Express the lines starting at the one that contains "Write the alphaTex for this tab." and ending at the one that contains "(8.1 5.2 5.3).1 |" as a JSON list of strings, one string per line, leaving out blank lines.

**THE DATA**.
+--
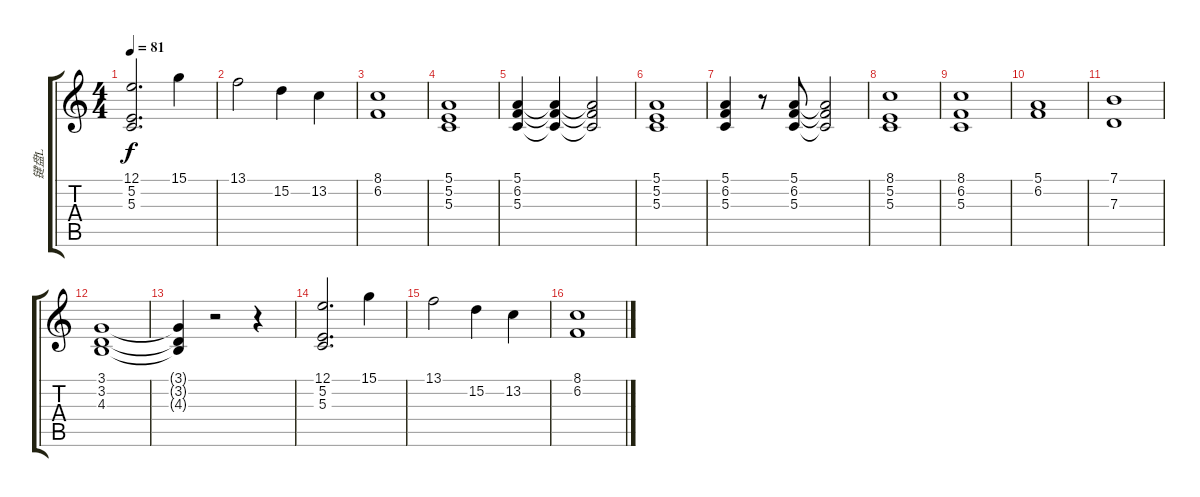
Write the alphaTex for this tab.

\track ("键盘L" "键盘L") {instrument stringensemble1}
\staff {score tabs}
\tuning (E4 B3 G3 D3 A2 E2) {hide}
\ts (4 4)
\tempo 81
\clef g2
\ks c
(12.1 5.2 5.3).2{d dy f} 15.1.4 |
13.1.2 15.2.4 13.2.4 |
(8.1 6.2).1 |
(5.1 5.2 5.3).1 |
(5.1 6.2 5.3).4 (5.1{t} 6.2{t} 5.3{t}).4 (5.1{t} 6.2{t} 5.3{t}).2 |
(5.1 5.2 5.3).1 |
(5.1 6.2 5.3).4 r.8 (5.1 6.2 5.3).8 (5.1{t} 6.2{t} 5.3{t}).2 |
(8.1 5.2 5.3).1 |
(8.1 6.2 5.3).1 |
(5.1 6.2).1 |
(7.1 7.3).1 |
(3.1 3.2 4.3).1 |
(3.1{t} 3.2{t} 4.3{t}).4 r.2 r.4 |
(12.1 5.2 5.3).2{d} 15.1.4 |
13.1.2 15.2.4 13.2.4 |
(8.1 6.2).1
+--
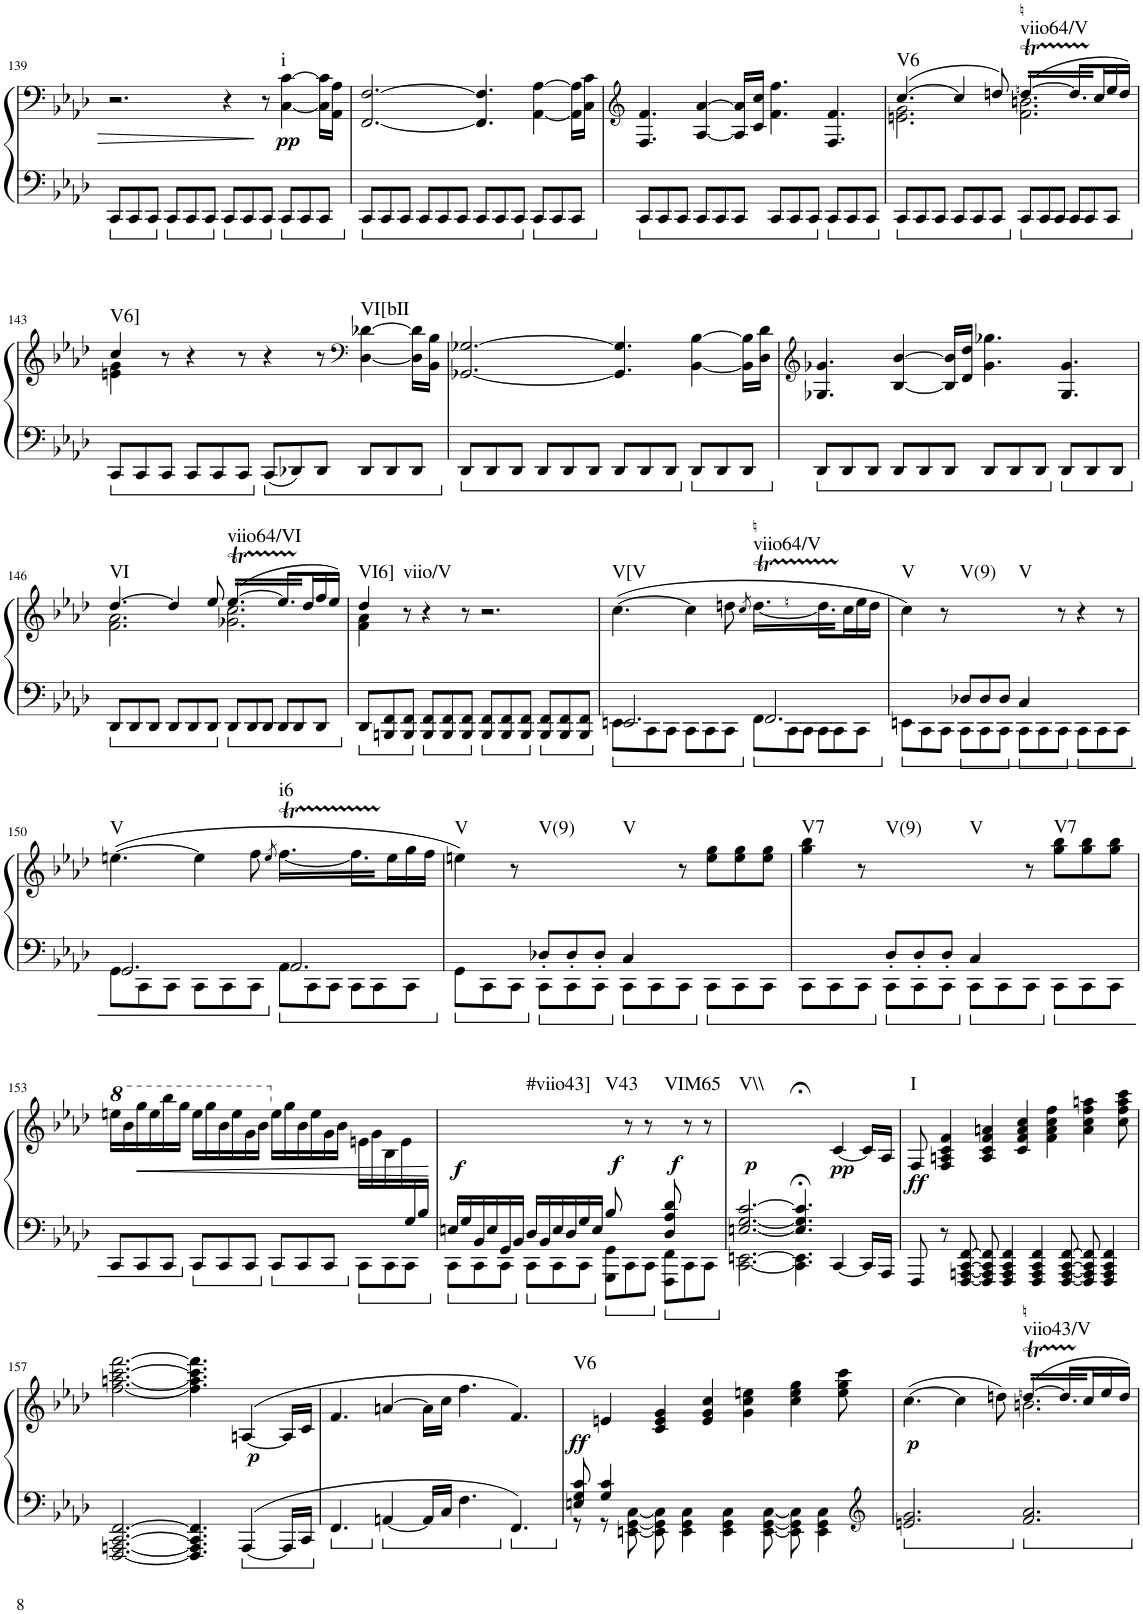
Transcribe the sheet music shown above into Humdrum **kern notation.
+--
**ANSWER BELOW**.
[
  "Write the alphaTex for this tab.",
  "\\track (\"键盘L\" \"键盘L\") {instrument stringensemble1}",
  "\\staff {score tabs}",
  "\\tuning (E4 B3 G3 D3 A2 E2) {hide}",
  "\\ts (4 4)",
  "\\tempo 81",
  "\\clef g2",
  "\\ks c",
  "(12.1 5.2 5.3).2{d dy f} 15.1.4 |",
  "13.1.2 15.2.4 13.2.4 |",
  "(8.1 6.2).1 |",
  "(5.1 5.2 5.3).1 |",
  "(5.1 6.2 5.3).4 (5.1{t} 6.2{t} 5.3{t}).4 (5.1{t} 6.2{t} 5.3{t}).2 |",
  "(5.1 5.2 5.3).1 |",
  "(5.1 6.2 5.3).4 r.8 (5.1 6.2 5.3).8 (5.1{t} 6.2{t} 5.3{t}).2 |",
  "(8.1 5.2 5.3).1 |"
]